The NeXTstation came with a NeXT MegaPixel 17" monitor (with built-in speakers) and a keyboard and mouse. It was affectionately known as "the slab", since the flat shape contrasted quite sharply with the original NeXT Computer (otherwise known as "the cube").
SPECIFICATIONS
- Size 15.625" x 14.25" x 2.5"
- 8 megabytes of RAM
- 25 MHz Motorola 68040 processor
- NeXTSTEP 3.3
- 4-shade greyscale NeXT MegaPixel 17" monitor
- 4.1GB storage
USAGE
The NeXTstation currently in my posession has a long and storied history, most of which I don't actually know myself. I do know that it used to belong to the New Mexico Tech physics department at one time, and that for a while one of my former housemates owned it with the hope of bringing it back to life. After some time, he gave up on that endeavor and handed it off to a mutual friend who intended to sell it; however, that proved non-lurcative, so it ended up in my possession in the Summer of 2008. Because I took the machine on a whim, it was last in line of all my machines to get fixed; that changed when I got my hands on a transciever.
I am an amateur radio operator, license KC8UKQ; once I obtained this transciever, I decided upon what the function of the NeXTstation would be — a radio-shack QSL machine, where I could sit and chat over the 2m band and record who all I encountered on the radio.

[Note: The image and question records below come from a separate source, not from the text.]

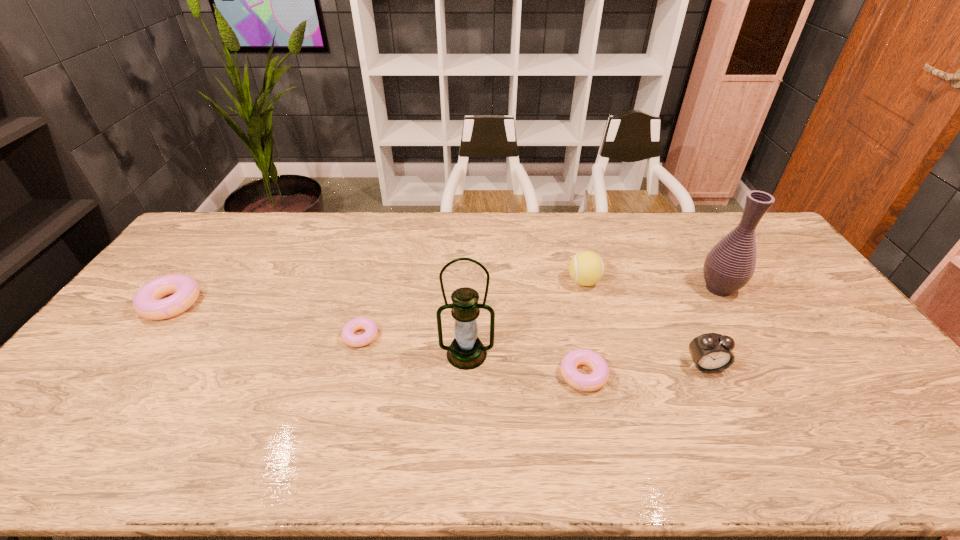
The height and width of the screenshot is (540, 960). Identify the location of blank space located 0.170m on the right of the leftmost object. (255, 303).

Locate an element on the screen. This screenshot has height=540, width=960. vacant space located 0.180m on the left of the shortest object is located at coordinates (280, 336).

The image size is (960, 540). In order to click on vacant point located 0.350m on the back of the sixth tallest object in this screenshot , I will do 562,273.

This screenshot has height=540, width=960. I want to click on free spot located 0.190m on the back of the rightmost object, so click(x=689, y=240).

At what (x,y) coordinates should I click in order to perform the action: click on vacant space located on the left of the tennis ball. Please return your answer as a coordinate pair (x, y). This screenshot has height=540, width=960. Looking at the image, I should click on (444, 282).

Image resolution: width=960 pixels, height=540 pixels. Find the location of `vacant space located 0.070m on the front side of the sixth object from left to right`. vacant space located 0.070m on the front side of the sixth object from left to right is located at coordinates (720, 399).

Where is `vacant space located on the side where the third object from left to right emits light`? This screenshot has width=960, height=540. vacant space located on the side where the third object from left to right emits light is located at coordinates (466, 403).

At what (x,y) coordinates should I click in order to perform the action: click on object that is positioned at the near edge. Please return your answer as a coordinate pair (x, y). Looking at the image, I should click on (585, 382).

Where is `object that is at the left edge`? object that is at the left edge is located at coordinates (146, 303).

In the image, there is a desktop. In order to click on free region at the far edge in this screenshot , I will do point(489,239).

After obtaining everything necessary to make the machine work - a hard drive, a monitor, a keyboard, and finally a mouse this past January - the box was dubbed "Chunderspunk" and was ready to go. I installed NeXTSTEP 3.3 on it, as that was the operating system I could get my hands on at the time.
Current plans for the future of this machine include writing my own QSL-recording software in Objective C — perhaps even refining it for Mac OS X and releasing it to the general public — and using it for the aforementioned purpose.